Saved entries
____________________

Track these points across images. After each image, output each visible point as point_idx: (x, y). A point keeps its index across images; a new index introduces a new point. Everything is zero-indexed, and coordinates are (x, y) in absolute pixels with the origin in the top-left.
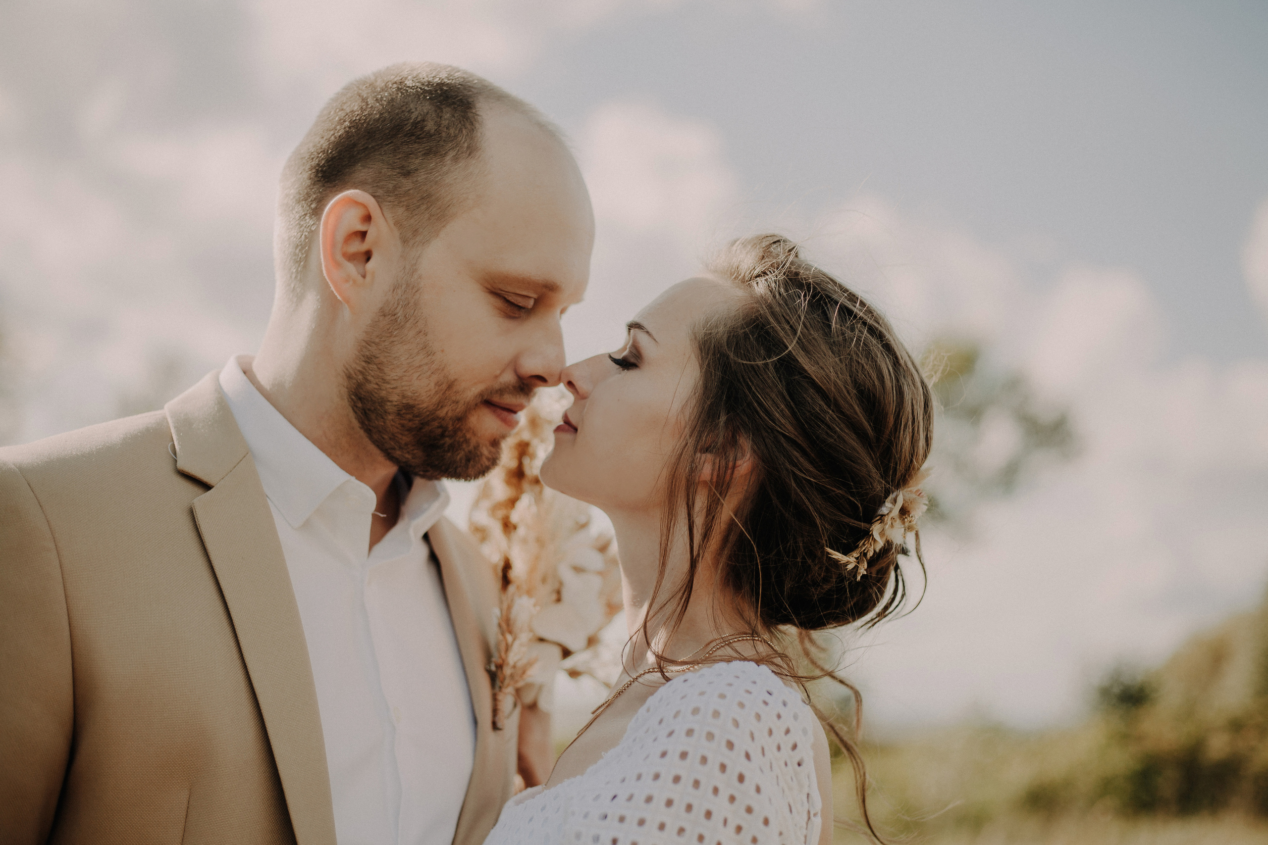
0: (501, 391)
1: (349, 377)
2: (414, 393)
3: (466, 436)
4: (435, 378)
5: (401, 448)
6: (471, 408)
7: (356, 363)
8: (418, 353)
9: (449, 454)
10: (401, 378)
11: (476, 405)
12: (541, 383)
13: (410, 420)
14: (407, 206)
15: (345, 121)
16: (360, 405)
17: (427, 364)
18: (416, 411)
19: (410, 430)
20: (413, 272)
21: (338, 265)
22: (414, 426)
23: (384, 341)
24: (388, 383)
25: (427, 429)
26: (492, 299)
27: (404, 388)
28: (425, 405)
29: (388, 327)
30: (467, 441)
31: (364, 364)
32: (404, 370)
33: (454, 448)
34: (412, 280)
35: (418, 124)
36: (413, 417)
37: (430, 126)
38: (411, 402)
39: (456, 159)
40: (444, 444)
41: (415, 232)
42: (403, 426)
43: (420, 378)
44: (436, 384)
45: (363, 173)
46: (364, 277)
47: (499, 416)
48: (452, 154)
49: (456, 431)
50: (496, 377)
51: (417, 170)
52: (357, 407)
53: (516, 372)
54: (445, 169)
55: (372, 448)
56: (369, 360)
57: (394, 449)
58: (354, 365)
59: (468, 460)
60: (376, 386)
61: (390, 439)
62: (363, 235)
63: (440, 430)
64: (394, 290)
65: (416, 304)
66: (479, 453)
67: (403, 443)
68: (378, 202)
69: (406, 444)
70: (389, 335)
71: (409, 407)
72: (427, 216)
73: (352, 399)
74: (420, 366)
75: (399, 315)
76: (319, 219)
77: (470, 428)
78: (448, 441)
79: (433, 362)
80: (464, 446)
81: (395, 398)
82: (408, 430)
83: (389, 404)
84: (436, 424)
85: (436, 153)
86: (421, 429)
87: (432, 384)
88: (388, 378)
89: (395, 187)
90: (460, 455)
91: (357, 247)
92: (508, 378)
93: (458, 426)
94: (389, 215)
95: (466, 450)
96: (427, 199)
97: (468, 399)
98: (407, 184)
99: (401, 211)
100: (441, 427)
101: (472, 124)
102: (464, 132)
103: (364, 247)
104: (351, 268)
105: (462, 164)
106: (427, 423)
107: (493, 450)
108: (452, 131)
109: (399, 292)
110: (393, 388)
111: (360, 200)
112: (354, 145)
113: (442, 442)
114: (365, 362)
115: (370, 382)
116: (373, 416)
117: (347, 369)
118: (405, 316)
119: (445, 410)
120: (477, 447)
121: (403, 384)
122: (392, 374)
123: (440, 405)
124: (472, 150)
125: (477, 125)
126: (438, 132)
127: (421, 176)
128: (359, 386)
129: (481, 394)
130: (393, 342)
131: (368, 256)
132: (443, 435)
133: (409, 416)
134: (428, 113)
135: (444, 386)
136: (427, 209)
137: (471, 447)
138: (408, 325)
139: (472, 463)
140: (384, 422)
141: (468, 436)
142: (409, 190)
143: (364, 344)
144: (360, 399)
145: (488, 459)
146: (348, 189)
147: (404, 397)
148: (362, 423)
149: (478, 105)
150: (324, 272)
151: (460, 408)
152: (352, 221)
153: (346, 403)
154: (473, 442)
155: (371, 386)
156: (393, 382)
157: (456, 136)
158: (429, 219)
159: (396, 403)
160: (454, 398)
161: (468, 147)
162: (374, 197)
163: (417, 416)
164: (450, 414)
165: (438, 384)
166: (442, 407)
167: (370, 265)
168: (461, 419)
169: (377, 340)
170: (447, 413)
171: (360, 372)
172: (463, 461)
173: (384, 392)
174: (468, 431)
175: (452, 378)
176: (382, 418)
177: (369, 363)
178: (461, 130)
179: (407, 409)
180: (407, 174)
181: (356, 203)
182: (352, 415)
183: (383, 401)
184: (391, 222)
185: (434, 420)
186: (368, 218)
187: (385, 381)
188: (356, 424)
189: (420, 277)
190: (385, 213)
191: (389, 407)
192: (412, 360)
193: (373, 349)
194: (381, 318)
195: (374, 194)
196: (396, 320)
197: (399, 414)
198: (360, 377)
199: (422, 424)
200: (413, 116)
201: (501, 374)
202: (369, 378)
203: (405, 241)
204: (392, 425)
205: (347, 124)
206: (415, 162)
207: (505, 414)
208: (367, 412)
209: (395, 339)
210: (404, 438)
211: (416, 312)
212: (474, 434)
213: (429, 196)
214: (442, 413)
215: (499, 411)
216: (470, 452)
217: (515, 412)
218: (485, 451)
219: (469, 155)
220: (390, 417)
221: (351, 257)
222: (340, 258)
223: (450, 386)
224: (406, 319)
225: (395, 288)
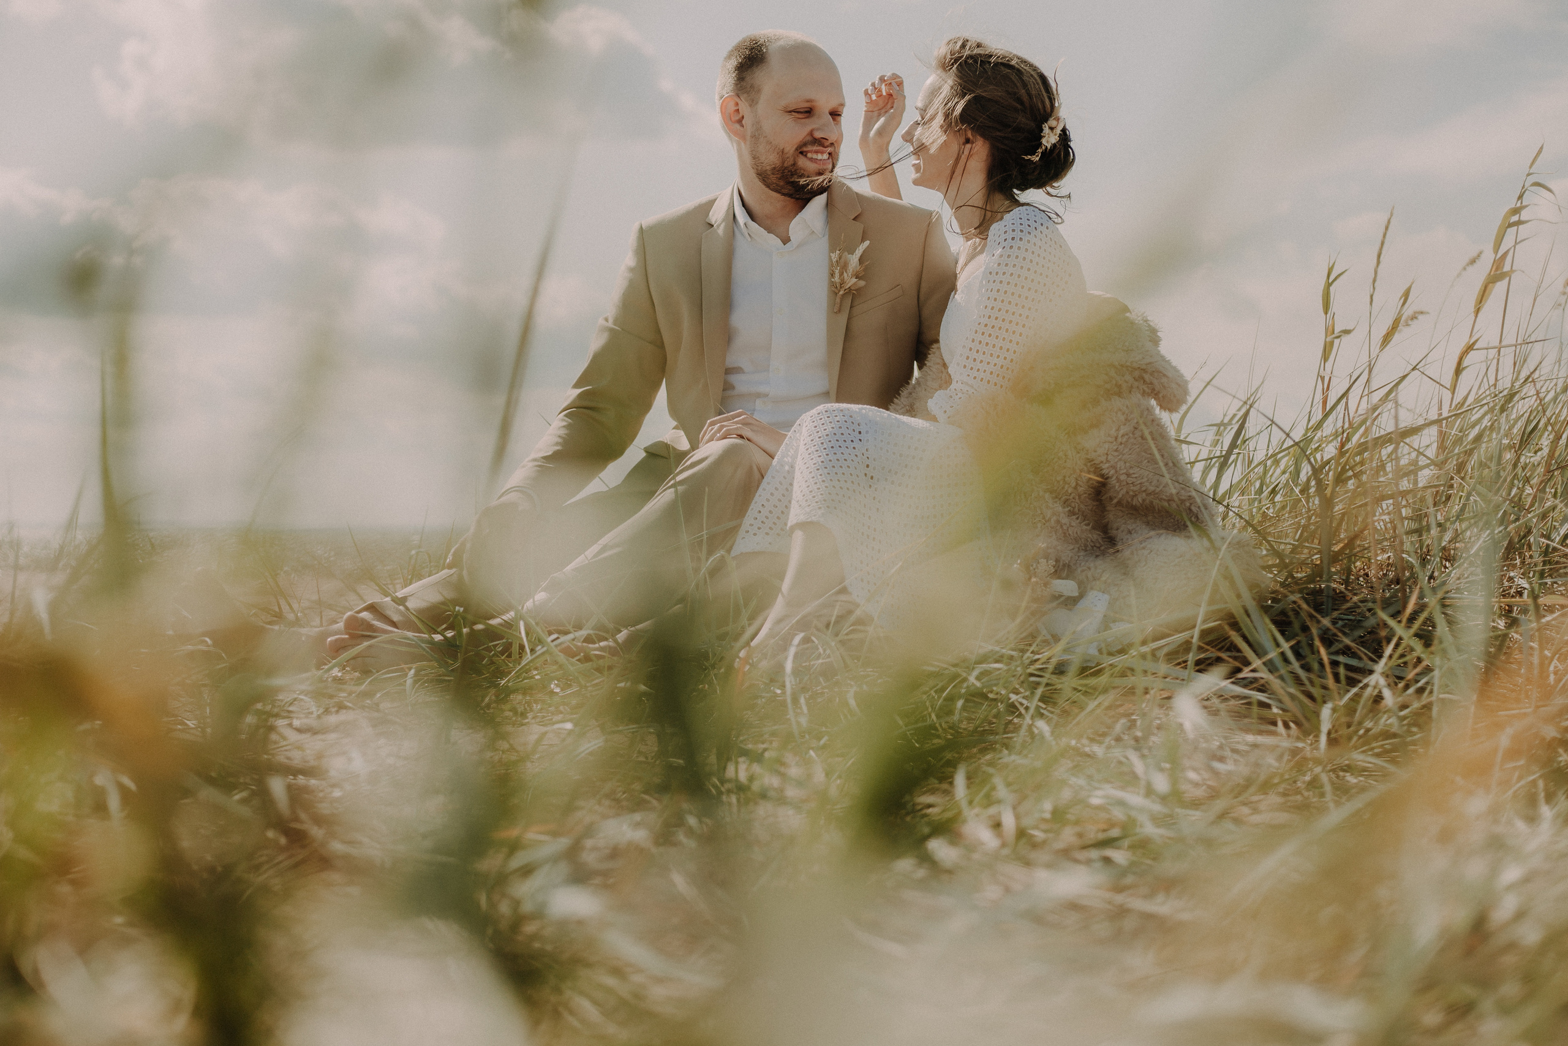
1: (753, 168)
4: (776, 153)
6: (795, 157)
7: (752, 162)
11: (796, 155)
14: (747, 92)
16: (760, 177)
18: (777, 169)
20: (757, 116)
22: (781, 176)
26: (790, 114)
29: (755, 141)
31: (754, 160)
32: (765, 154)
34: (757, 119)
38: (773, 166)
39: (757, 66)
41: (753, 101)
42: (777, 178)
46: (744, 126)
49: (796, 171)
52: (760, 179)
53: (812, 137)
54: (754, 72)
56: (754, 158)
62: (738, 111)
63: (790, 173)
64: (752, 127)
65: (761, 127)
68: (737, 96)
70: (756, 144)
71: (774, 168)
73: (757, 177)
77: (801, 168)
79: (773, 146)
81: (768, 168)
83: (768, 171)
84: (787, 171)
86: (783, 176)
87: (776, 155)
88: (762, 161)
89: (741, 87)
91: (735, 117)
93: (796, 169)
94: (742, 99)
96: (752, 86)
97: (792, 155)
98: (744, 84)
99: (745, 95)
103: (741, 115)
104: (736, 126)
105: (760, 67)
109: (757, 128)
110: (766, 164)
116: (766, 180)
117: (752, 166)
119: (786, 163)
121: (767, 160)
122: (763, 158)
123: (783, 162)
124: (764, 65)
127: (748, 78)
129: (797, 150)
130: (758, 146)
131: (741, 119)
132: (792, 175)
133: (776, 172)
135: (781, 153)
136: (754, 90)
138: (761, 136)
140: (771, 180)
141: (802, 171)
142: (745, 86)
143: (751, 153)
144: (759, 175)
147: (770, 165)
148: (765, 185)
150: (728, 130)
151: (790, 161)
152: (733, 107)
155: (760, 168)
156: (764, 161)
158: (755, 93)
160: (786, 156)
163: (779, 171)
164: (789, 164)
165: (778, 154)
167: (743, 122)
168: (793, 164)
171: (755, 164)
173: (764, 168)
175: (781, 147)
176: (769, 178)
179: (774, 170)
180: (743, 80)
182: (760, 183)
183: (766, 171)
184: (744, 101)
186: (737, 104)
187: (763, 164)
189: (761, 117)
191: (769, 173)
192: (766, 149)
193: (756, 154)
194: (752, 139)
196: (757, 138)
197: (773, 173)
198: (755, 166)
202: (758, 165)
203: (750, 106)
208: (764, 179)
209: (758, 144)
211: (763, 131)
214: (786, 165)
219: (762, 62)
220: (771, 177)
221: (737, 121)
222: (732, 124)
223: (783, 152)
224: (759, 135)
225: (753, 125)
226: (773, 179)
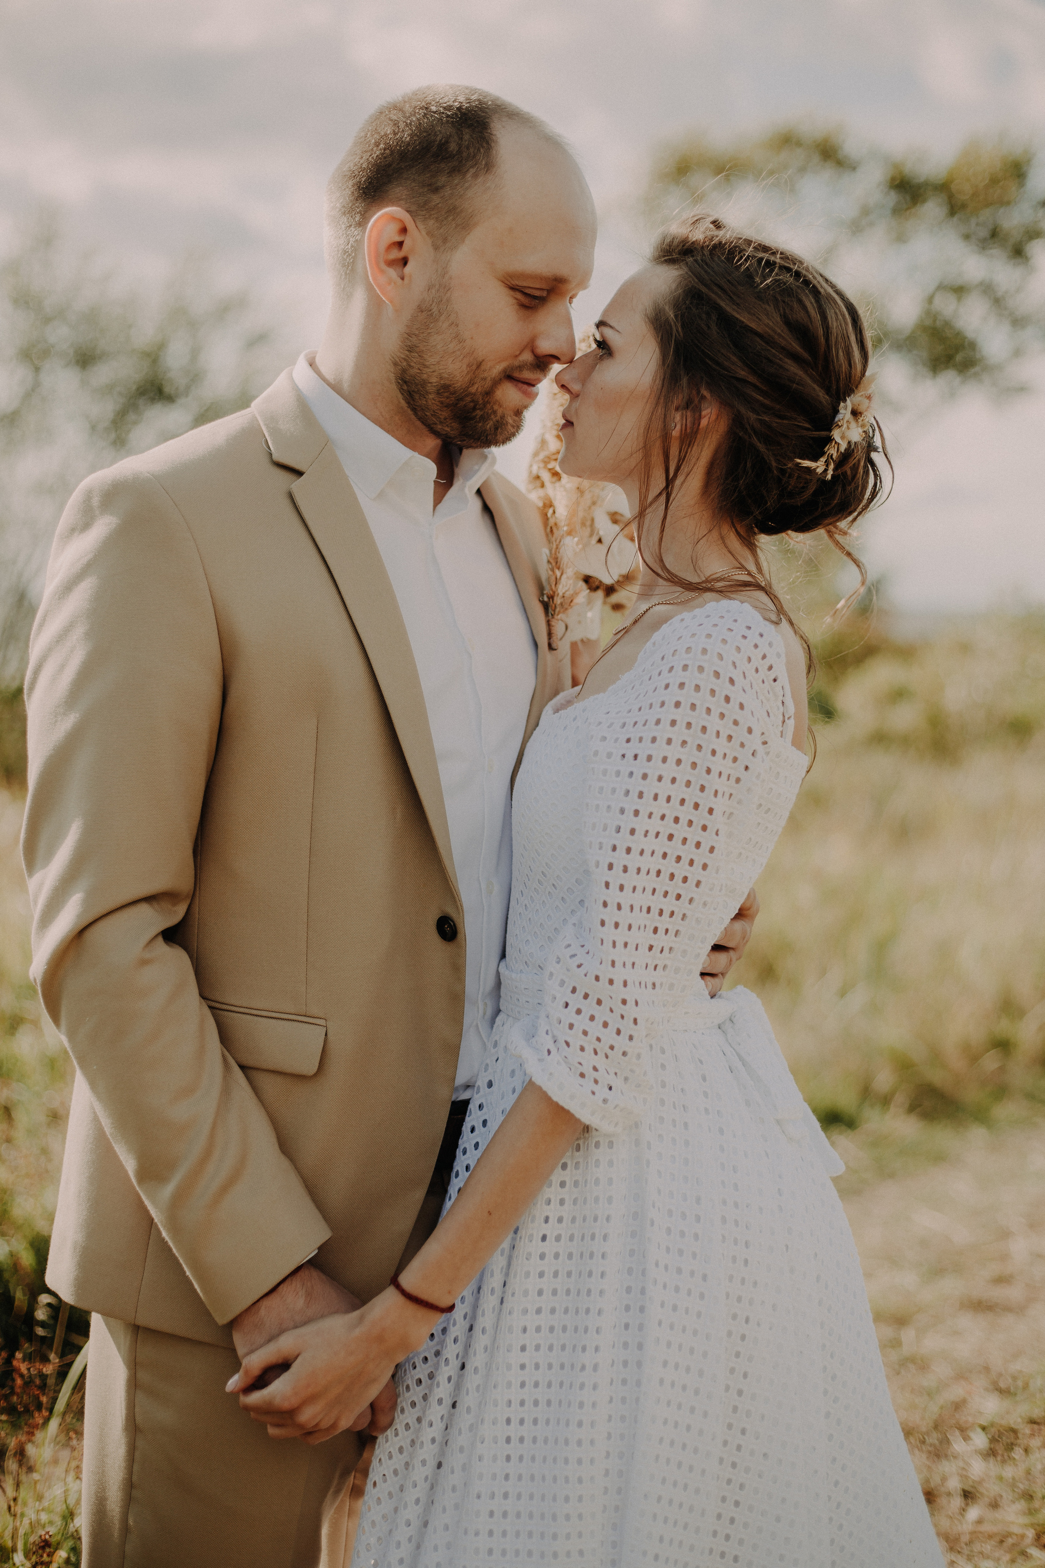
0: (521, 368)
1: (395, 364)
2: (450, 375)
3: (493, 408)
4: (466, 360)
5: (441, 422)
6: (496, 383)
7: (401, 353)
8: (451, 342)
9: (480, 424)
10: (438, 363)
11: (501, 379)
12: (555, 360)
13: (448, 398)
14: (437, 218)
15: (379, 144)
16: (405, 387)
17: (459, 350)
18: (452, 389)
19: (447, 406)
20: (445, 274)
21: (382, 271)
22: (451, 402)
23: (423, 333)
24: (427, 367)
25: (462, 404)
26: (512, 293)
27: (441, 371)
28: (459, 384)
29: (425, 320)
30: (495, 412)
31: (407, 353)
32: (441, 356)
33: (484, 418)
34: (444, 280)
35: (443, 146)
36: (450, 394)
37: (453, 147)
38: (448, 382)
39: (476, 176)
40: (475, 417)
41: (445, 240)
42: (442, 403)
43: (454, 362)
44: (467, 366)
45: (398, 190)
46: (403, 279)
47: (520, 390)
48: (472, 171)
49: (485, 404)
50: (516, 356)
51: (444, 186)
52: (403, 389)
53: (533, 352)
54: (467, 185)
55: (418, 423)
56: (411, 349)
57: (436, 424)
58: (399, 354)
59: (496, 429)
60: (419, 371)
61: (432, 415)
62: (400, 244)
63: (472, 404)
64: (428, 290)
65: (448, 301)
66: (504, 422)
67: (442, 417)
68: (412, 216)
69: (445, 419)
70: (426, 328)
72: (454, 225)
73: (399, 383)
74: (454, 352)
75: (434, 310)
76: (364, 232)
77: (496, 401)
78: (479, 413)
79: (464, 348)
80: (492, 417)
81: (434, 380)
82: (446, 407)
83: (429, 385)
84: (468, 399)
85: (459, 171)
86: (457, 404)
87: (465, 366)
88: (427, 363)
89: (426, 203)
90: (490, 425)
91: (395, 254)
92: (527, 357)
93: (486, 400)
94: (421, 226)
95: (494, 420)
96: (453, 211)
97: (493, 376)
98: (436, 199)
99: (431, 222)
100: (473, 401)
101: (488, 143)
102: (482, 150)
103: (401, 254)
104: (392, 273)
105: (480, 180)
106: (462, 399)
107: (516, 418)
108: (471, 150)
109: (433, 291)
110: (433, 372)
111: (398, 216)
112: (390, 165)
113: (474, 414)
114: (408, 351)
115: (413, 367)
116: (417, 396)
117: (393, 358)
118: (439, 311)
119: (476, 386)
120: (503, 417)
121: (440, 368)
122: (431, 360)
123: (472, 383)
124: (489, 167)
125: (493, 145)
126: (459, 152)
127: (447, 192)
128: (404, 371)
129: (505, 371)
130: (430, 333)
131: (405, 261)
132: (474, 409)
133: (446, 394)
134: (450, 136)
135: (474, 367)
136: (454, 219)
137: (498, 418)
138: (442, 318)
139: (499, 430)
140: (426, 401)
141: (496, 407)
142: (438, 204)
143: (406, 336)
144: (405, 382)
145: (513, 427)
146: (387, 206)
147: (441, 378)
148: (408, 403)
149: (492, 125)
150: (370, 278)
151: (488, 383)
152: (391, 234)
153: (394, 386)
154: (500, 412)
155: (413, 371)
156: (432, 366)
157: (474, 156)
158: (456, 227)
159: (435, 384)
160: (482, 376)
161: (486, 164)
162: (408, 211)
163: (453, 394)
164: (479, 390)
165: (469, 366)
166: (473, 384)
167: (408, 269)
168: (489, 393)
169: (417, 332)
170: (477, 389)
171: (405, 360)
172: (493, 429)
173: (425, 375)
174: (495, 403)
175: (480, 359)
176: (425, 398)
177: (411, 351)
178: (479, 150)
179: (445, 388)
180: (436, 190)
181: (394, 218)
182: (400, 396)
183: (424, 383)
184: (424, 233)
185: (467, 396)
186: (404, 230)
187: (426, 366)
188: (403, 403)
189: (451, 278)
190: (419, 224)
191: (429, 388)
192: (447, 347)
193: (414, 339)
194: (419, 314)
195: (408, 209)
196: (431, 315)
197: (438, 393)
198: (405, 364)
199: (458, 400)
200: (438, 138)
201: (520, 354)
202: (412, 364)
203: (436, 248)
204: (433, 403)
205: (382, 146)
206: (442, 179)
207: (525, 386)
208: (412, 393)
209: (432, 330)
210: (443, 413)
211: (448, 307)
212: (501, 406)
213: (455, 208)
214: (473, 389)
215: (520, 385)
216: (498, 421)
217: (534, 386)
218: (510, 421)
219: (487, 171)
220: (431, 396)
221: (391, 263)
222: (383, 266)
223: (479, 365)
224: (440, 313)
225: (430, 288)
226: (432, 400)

____________________

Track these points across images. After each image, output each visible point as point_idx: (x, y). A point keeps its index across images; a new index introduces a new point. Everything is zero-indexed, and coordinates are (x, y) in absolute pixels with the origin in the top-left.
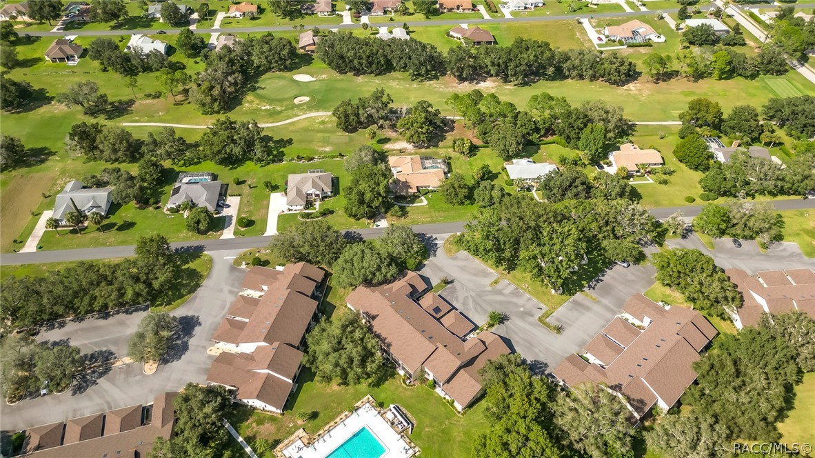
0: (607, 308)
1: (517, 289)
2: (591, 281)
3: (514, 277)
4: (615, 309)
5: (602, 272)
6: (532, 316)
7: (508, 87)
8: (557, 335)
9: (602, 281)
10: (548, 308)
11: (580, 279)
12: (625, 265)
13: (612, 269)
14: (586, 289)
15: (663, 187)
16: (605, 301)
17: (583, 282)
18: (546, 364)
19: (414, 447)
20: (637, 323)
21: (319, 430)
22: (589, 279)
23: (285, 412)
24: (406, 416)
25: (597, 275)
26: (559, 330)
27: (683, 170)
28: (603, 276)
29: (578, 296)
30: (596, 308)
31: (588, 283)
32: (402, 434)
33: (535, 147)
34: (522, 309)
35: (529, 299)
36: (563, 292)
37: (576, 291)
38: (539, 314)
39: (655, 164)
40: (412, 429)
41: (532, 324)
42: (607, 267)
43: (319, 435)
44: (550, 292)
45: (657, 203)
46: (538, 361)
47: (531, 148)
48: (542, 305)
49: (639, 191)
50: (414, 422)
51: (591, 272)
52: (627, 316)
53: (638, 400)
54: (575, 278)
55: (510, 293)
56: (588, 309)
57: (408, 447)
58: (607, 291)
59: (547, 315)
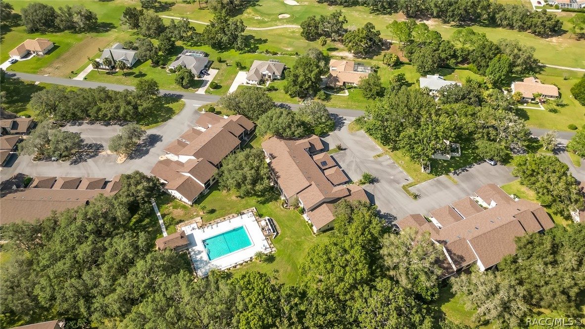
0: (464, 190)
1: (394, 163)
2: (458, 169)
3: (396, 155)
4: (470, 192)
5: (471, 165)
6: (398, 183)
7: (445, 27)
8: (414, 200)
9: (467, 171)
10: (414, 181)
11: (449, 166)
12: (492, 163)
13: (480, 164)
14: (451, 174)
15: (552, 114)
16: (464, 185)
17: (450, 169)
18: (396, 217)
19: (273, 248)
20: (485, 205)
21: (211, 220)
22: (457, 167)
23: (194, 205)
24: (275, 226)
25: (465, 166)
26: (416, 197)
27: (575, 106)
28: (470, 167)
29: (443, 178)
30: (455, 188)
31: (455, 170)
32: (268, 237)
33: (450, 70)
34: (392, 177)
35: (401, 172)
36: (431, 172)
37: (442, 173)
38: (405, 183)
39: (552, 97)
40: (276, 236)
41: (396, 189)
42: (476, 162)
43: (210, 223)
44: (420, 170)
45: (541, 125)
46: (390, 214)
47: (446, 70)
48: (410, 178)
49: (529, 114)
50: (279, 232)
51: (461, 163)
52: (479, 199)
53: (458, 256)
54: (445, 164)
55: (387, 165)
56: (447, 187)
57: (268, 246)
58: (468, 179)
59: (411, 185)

____________________

• [REQUIRED WORK]:
Above are the records; copy exactly the lines from the line with "12: (541, 383)" through the line with "31: (364, 364)", both included.

• [EXPECTED OUTPUT]:
12: (541, 383)
13: (410, 420)
14: (407, 206)
15: (345, 121)
16: (360, 405)
17: (427, 364)
18: (416, 411)
19: (410, 430)
20: (413, 272)
21: (338, 265)
22: (414, 426)
23: (384, 341)
24: (388, 383)
25: (427, 429)
26: (492, 299)
27: (404, 388)
28: (425, 405)
29: (388, 327)
30: (467, 441)
31: (364, 364)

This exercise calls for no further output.